Ce qui ne laisse de fasciner (mais apparemment qui ne fascine que moi) : que jusqu'à la création de ce machin, l'Union européenne, en 1992 les nationalismes en Europe étaient, par toute l'élite européenne, cotés
plus plus plus, et jusqu'à celui de l'IRA en Irlande du Nord, ils étaient parés à leurs yeux de toutes les vertus : ils faisaient trembler le Goliath russe en Hongrie, à Prague, à Gandz en Pologne, le perfide empire britannique en Irlande, à Chypre et ailleurs, en Algérie, ils faisaient s'effondrer l'empire français honni de tout le Faubourg-Saint-Germain, Montparnasse et la Montagne Ste-Geneviève. L'élite pensante de l'Europe était partout pro-peuple et pro-nations, pro-émancipation des peuples dans et par leur nation dressée contre les Empires et les Grandes puissances. Ce que faisait Cuba était
le Bien parce que Castro faisait trembler l'empire Américain, comme était
le Bien ce que faisaient les Afghans contre les Russes, etc.
Or voilà que l'Empire Mol officiellement fondé, cette mythologie, ce culte aux nationalismes émancipateurs contre les empires, est devenu, en Europe tout particulièrement, le Mal absolu, il est méprisable, il est facho, arriéré, stupide, il est "sulfureux" et il est partout jugé intellectuellement crasse de s'en revendiquer, bref,
il fait honte au genre humain.
Le paradigme a basculé : alors que les eurosceptiques polonais, tchèques ou hongrois sont les mêmes nationalistes, parfois les mêmes acteurs historiques (p. ex.
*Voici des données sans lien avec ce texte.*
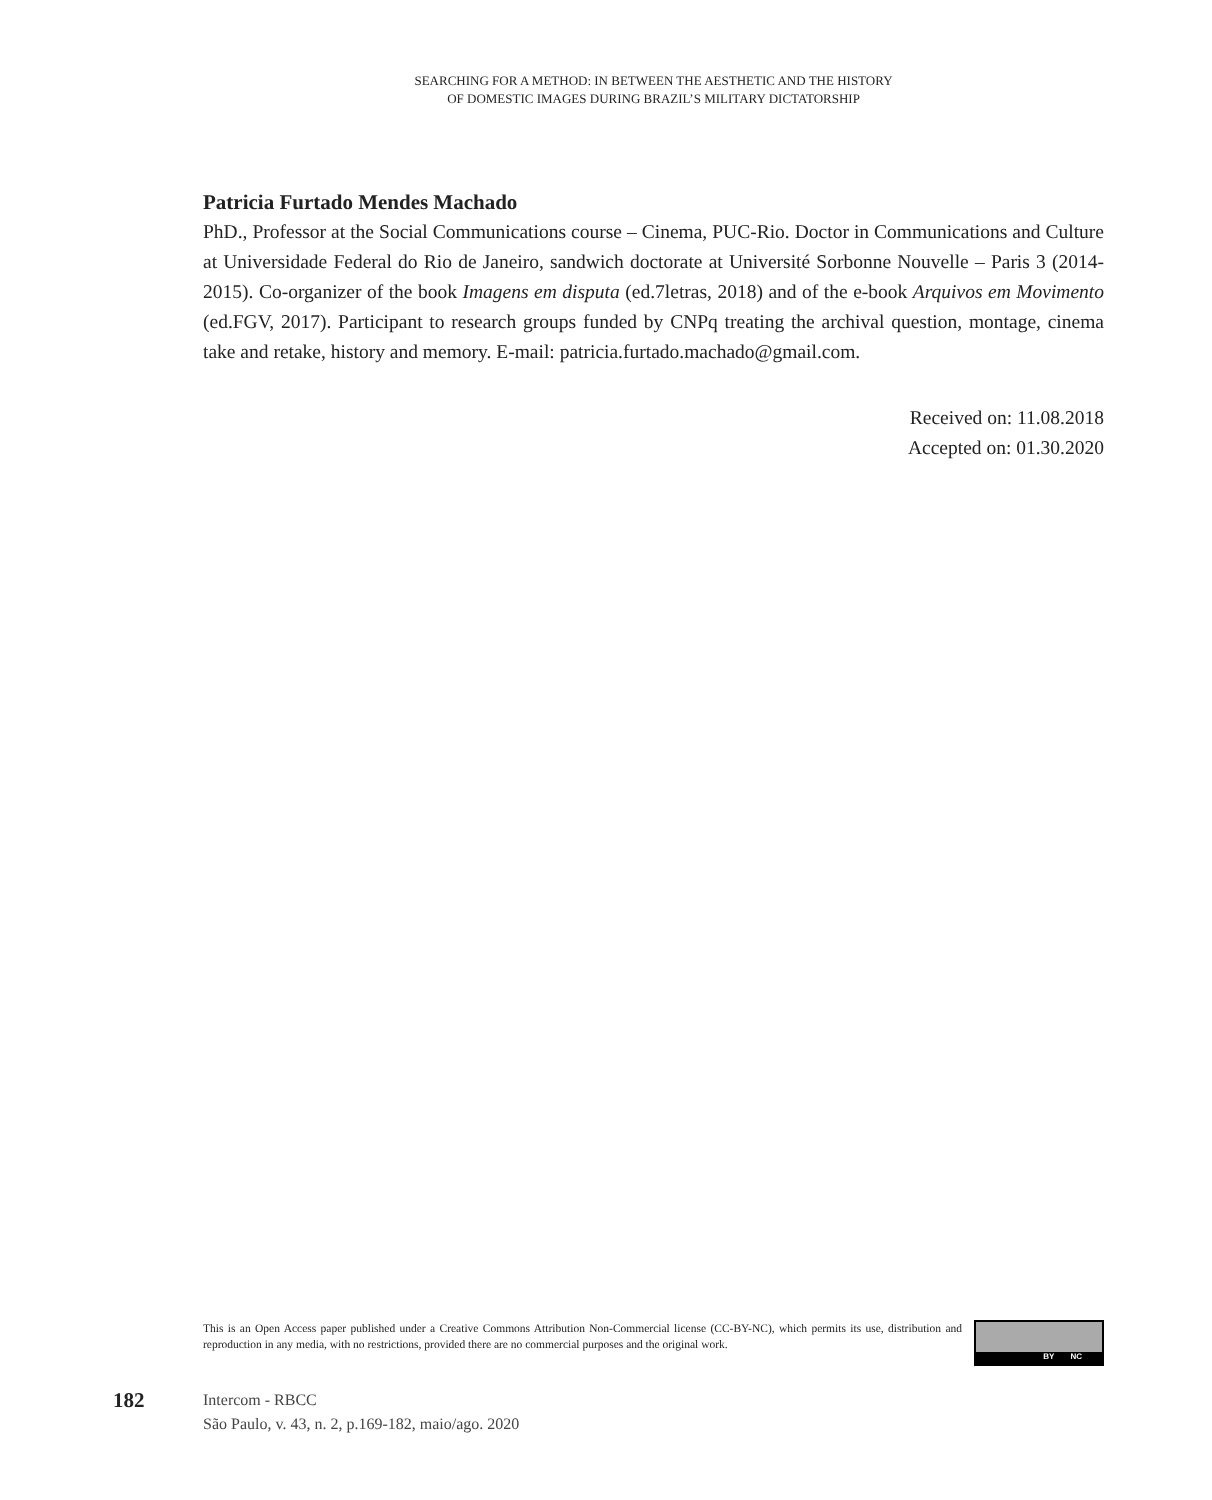SEARCHING FOR A METHOD: IN BETWEEN THE AESTHETIC AND THE HISTORY
OF DOMESTIC IMAGES DURING BRAZIL’S MILITARY DICTATORSHIP
Patricia Furtado Mendes Machado
PhD., Professor at the Social Communications course – Cinema, PUC-Rio. Doctor in Communications and Culture at Universidade Federal do Rio de Janeiro, sandwich doctorate at Université Sorbonne Nouvelle – Paris 3 (2014-2015). Co-organizer of the book Imagens em disputa (ed.7letras, 2018) and of the e-book Arquivos em Movimento (ed.FGV, 2017). Participant to research groups funded by CNPq treating the archival question, montage, cinema take and retake, history and memory. E-mail: patricia.furtado.machado@gmail.com.
Received on: 11.08.2018
Accepted on: 01.30.2020
This is an Open Access paper published under a Creative Commons Attribution Non-Commercial license (CC-BY-NC), which permits its use, distribution and reproduction in any media, with no restrictions, provided there are no commercial purposes and the original work.
BY NC
182
Intercom - RBCC
São Paulo, v. 43, n. 2, p.169-182, maio/ago. 2020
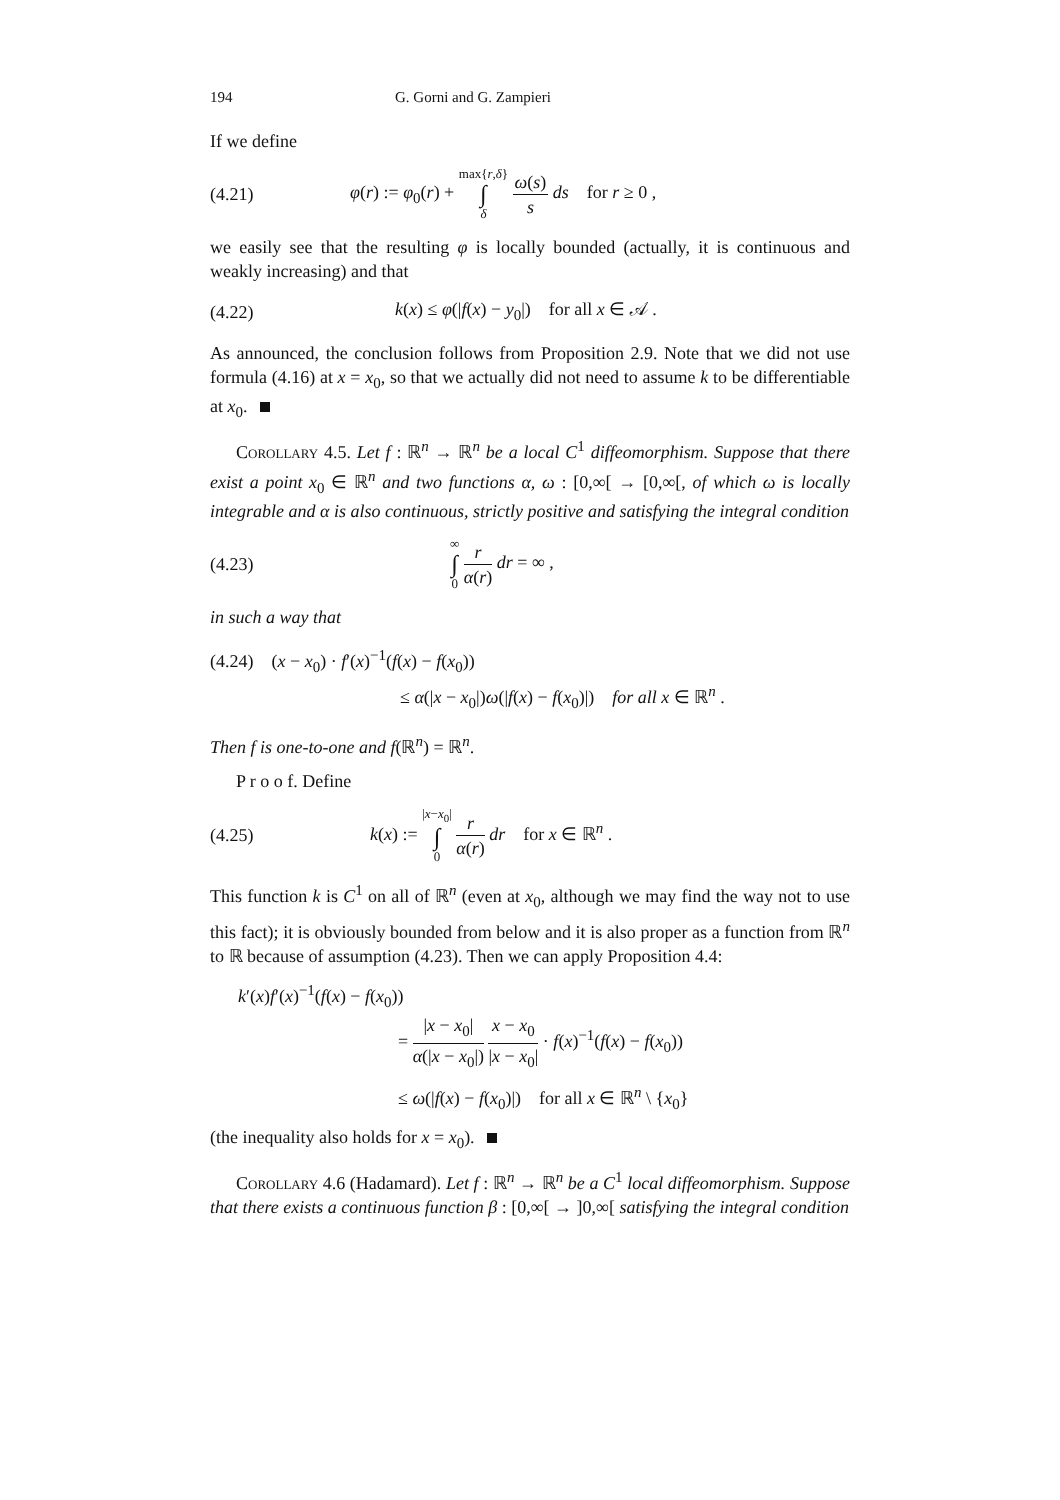194 G. Gorni and G. Zampieri
If we define
(4.21) φ(r) := φ<sub>0</sub>(r) + max{r,δ} ∫ δ ω(s) s ds for r ≥ 0 ,
we easily see that the resulting φ is locally bounded (actually, it is continuous and weakly increasing) and that
(4.22) k(x) ≤ φ(|f(x) − y<sub>0</sub>|) for all x ∈ 𝒜 .
As announced, the conclusion follows from Proposition 2.9. Note that we did not use formula (4.16) at x = x<sub>0</sub>, so that we actually did not need to assume k to be differentiable at x<sub>0</sub>.
Corollary 4.5. Let f : ℝ<sup>n</sup> → ℝ<sup>n</sup> be a local C<sup>1</sup> diffeomorphism. Suppose that there exist a point x<sub>0</sub> ∈ ℝ<sup>n</sup> and two functions α, ω : [0,∞[ → [0,∞[, of which ω is locally integrable and α is also continuous, strictly positive and satisfying the integral condition
(4.23) ∞ ∫ 0 r α(r) dr = ∞ ,
in such a way that
(4.24) (x − x<sub>0</sub>) · f′(x)<sup>−1</sup>(f(x) − f(x<sub>0</sub>))
≤ α(|x − x<sub>0</sub>|)ω(|f(x) − f(x<sub>0</sub>)|) for all x ∈ ℝ<sup>n</sup> .
Then f is one-to-one and f(ℝ<sup>n</sup>) = ℝ<sup>n</sup>.
P r o o f. Define
(4.25) k(x) := |x−x<sub>0</sub>| ∫ 0 r α(r) dr for x ∈ ℝ<sup>n</sup> .
This function k is C<sup>1</sup> on all of ℝ<sup>n</sup> (even at x<sub>0</sub>, although we may find the way not to use this fact); it is obviously bounded from below and it is also proper as a function from ℝ<sup>n</sup> to ℝ because of assumption (4.23). Then we can apply Proposition 4.4:
k′(x)f′(x)<sup>−1</sup>(f(x) − f(x<sub>0</sub>))
= |x − x<sub>0</sub>| α(|x − x<sub>0</sub>|) x − x<sub>0</sub> |x − x<sub>0</sub>| · f(x)<sup>−1</sup>(f(x) − f(x<sub>0</sub>))
≤ ω(|f(x) − f(x<sub>0</sub>)|) for all x ∈ ℝ<sup>n</sup> \ {x<sub>0</sub>}
(the inequality also holds for x = x<sub>0</sub>).
Corollary 4.6 (Hadamard). Let f : ℝ<sup>n</sup> → ℝ<sup>n</sup> be a C<sup>1</sup> local diffeomorphism. Suppose that there exists a continuous function β : [0,∞[ → ]0,∞[ satisfying the integral condition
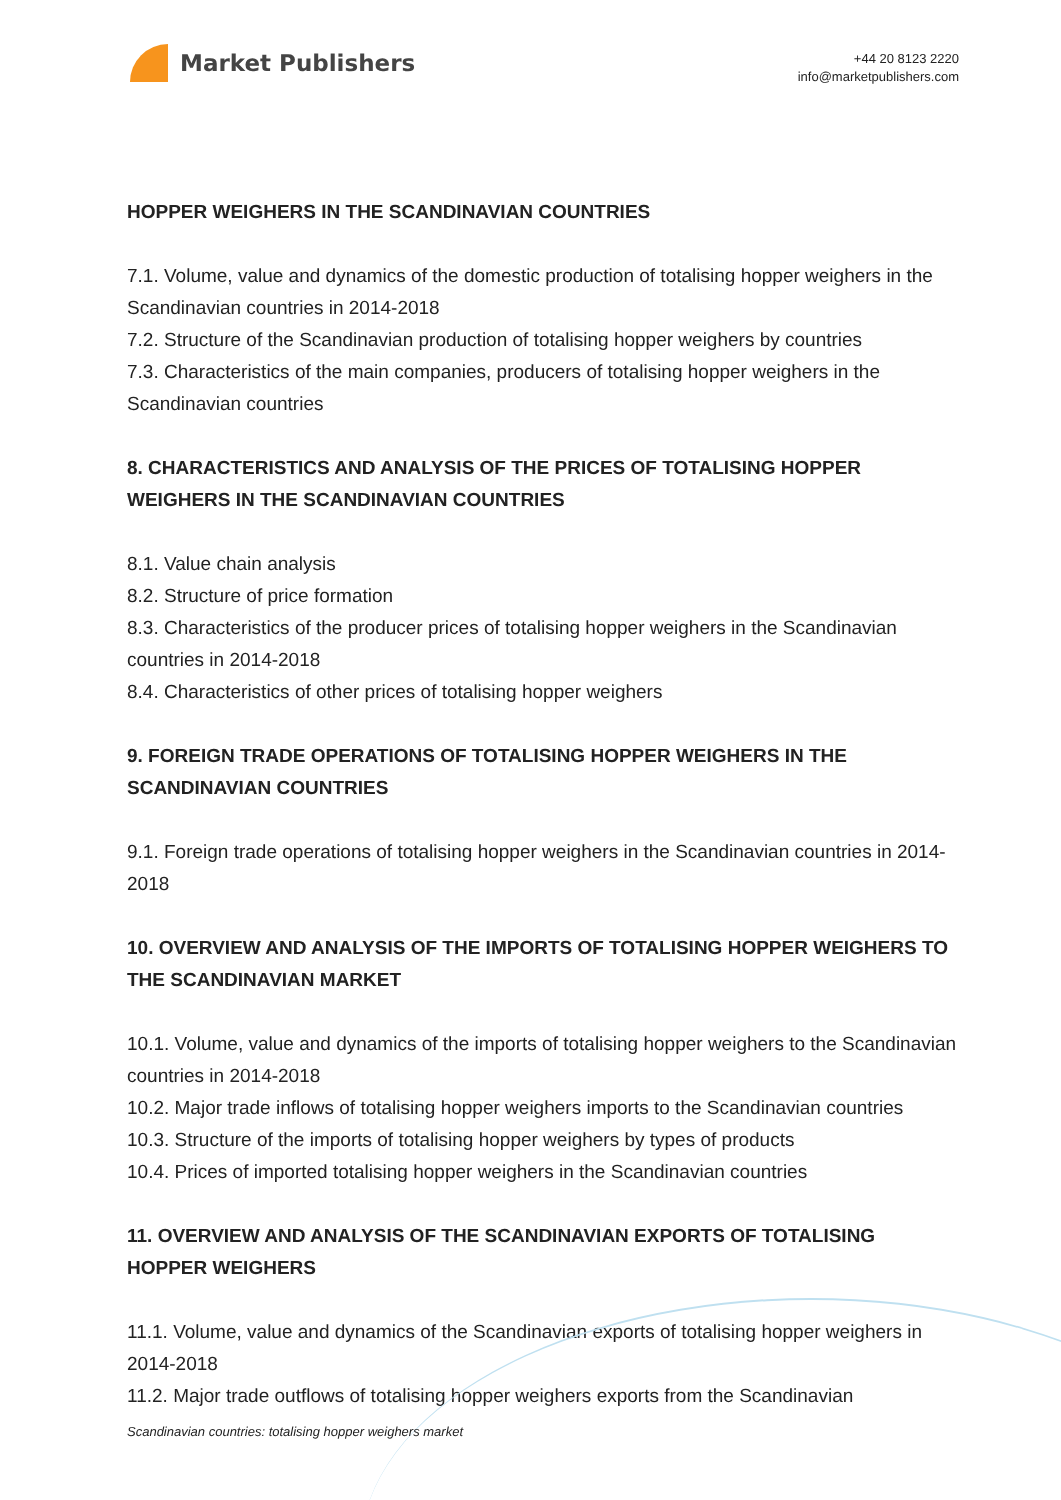Market Publishers
+44 20 8123 2220
info@marketpublishers.com
HOPPER WEIGHERS IN THE SCANDINAVIAN COUNTRIES
7.1. Volume, value and dynamics of the domestic production of totalising hopper weighers in the Scandinavian countries in 2014-2018
7.2. Structure of the Scandinavian production of totalising hopper weighers by countries
7.3. Characteristics of the main companies, producers of totalising hopper weighers in the Scandinavian countries
8. CHARACTERISTICS AND ANALYSIS OF THE PRICES OF TOTALISING HOPPER WEIGHERS IN THE SCANDINAVIAN COUNTRIES
8.1. Value chain analysis
8.2. Structure of price formation
8.3. Characteristics of the producer prices of totalising hopper weighers in the Scandinavian countries in 2014-2018
8.4. Characteristics of other prices of totalising hopper weighers
9. FOREIGN TRADE OPERATIONS OF TOTALISING HOPPER WEIGHERS IN THE SCANDINAVIAN COUNTRIES
9.1. Foreign trade operations of totalising hopper weighers in the Scandinavian countries in 2014-2018
10. OVERVIEW AND ANALYSIS OF THE IMPORTS OF TOTALISING HOPPER WEIGHERS TO THE SCANDINAVIAN MARKET
10.1. Volume, value and dynamics of the imports of totalising hopper weighers to the Scandinavian countries in 2014-2018
10.2. Major trade inflows of totalising hopper weighers imports to the Scandinavian countries
10.3. Structure of the imports of totalising hopper weighers by types of products
10.4. Prices of imported totalising hopper weighers in the Scandinavian countries
11. OVERVIEW AND ANALYSIS OF THE SCANDINAVIAN EXPORTS OF TOTALISING HOPPER WEIGHERS
11.1. Volume, value and dynamics of the Scandinavian exports of totalising hopper weighers in 2014-2018
11.2. Major trade outflows of totalising hopper weighers exports from the Scandinavian
Scandinavian countries: totalising hopper weighers market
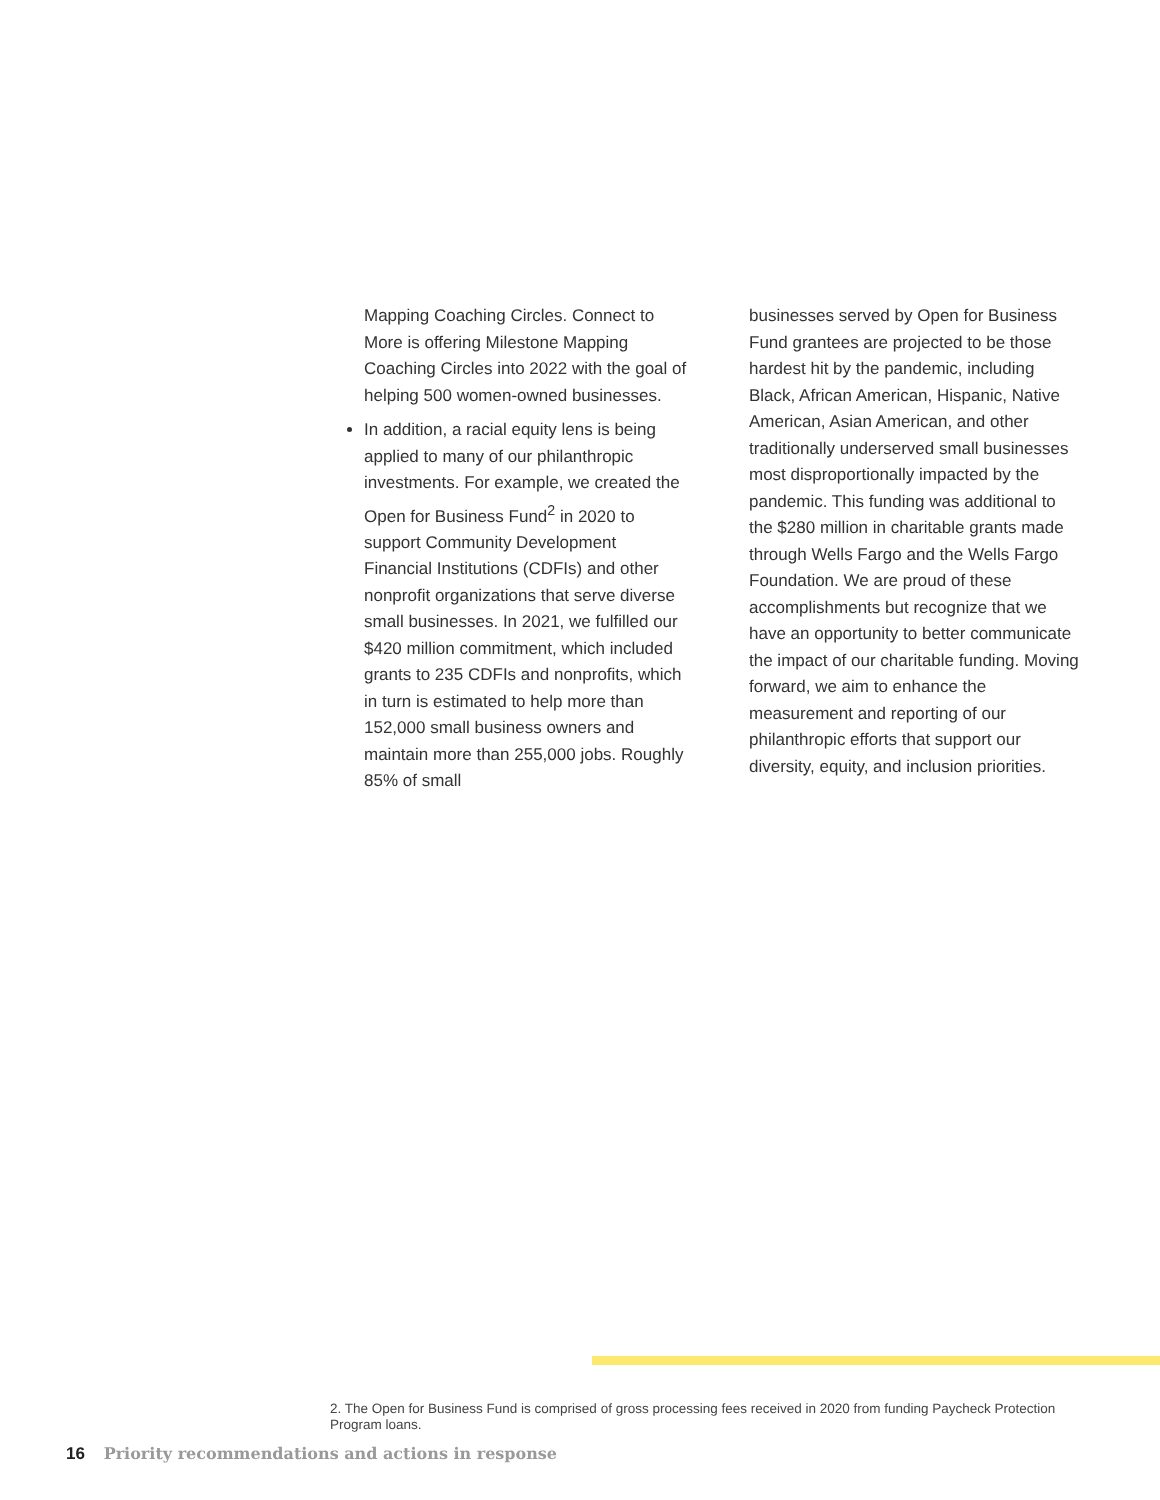Mapping Coaching Circles. Connect to More is offering Milestone Mapping Coaching Circles into 2022 with the goal of helping 500 women-owned businesses.
In addition, a racial equity lens is being applied to many of our philanthropic investments. For example, we created the Open for Business Fund<sup>2</sup> in 2020 to support Community Development Financial Institutions (CDFIs) and other nonprofit organizations that serve diverse small businesses. In 2021, we fulfilled our $420 million commitment, which included grants to 235 CDFIs and nonprofits, which in turn is estimated to help more than 152,000 small business owners and maintain more than 255,000 jobs. Roughly 85% of small
businesses served by Open for Business Fund grantees are projected to be those hardest hit by the pandemic, including Black, African American, Hispanic, Native American, Asian American, and other traditionally underserved small businesses most disproportionally impacted by the pandemic. This funding was additional to the $280 million in charitable grants made through Wells Fargo and the Wells Fargo Foundation. We are proud of these accomplishments but recognize that we have an opportunity to better communicate the impact of our charitable funding. Moving forward, we aim to enhance the measurement and reporting of our philanthropic efforts that support our diversity, equity, and inclusion priorities.
2. The Open for Business Fund is comprised of gross processing fees received in 2020 from funding Paycheck Protection Program loans.
16 Priority recommendations and actions in response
Lech Walesa) qui s'étaient dressés, pour certains les armes à la main, contre l'Empire russo-soviétique et ses valets, voilà tout à coup ces braves, ces vénérables être devenus des croquemitaines, des plus-qu'à-demi-fachos, des dinosaures, des cul-terreux de la politique, des ennemis du genre humain.
Le paradigme a basculé parce que l'Empire a déménagé : il est désormais chez nous,
il est nous, il s'incarne dans nos institutions supranationales et les mêmes valeureux qui en Pologne, et dans d'autres pays de l'Est, avaient mérité notre soutien engoué à leur cause anti-impérialiste dans les années 70 et 80, et qui depuis cette époque n'ont changé en rien leurs systèmes de valeur, leurs convictions nationalistes profondes, alors qu'ils sont restés sur ce plan immuables, se trouvent tout à coup du mauvais côté de la barrière qui sépare le Bien du Mal et se prennent à sentir mauvais, le rance, le pas-cool, le pas-présentable ; disons le mot sale par excellence : ils sont devenus des
populistes, et certains sont même cathos ! rendez-vous compte !
C'est que l'Empire Mol voit en eux le même ferment de subversion de ses projets que l'Empire Dur (Russo-soviétique) percevait en eux.
Essentiellement, le nationalisme est le Bien quand il se dresse contre un empire qui n'est pas le nôtre. Les nations, c'est très bien, tant qu'elles ne gênent que des visées impériales autres que les nôtres.
Fasciné disais-je par deux traits : cette inversion de statut du nationalisme en Europe a été aussi brutal que total mais surtout, il ne semble pas affleurer aux consciences intellectuelles de notre temps dans l'Europe de l'Empire Mol.
Koestler disait des sciences qu'on ne peut penser l'évolution d'un paradigme dans ce domaine
qu'en-dehors du paradigme. Il semble bien que cela soit applicable au paradigme politique : le néo-empire installé, les consciences ne perçoivent rien des changements qu'il a introduits dans les modes de pensée et de jugement sur des objets aussi déterminants et de poids aussi immense que les nations et le nationalisme. Personne ne semble voir que toute la haine du monde est désormais concentrée dans la pensée et l'action des No-Border, par exemple, qui sont à l'Empire Mol ce que les Cosaques étaient à l'empire Russe ou les S.A. au troisième Reich.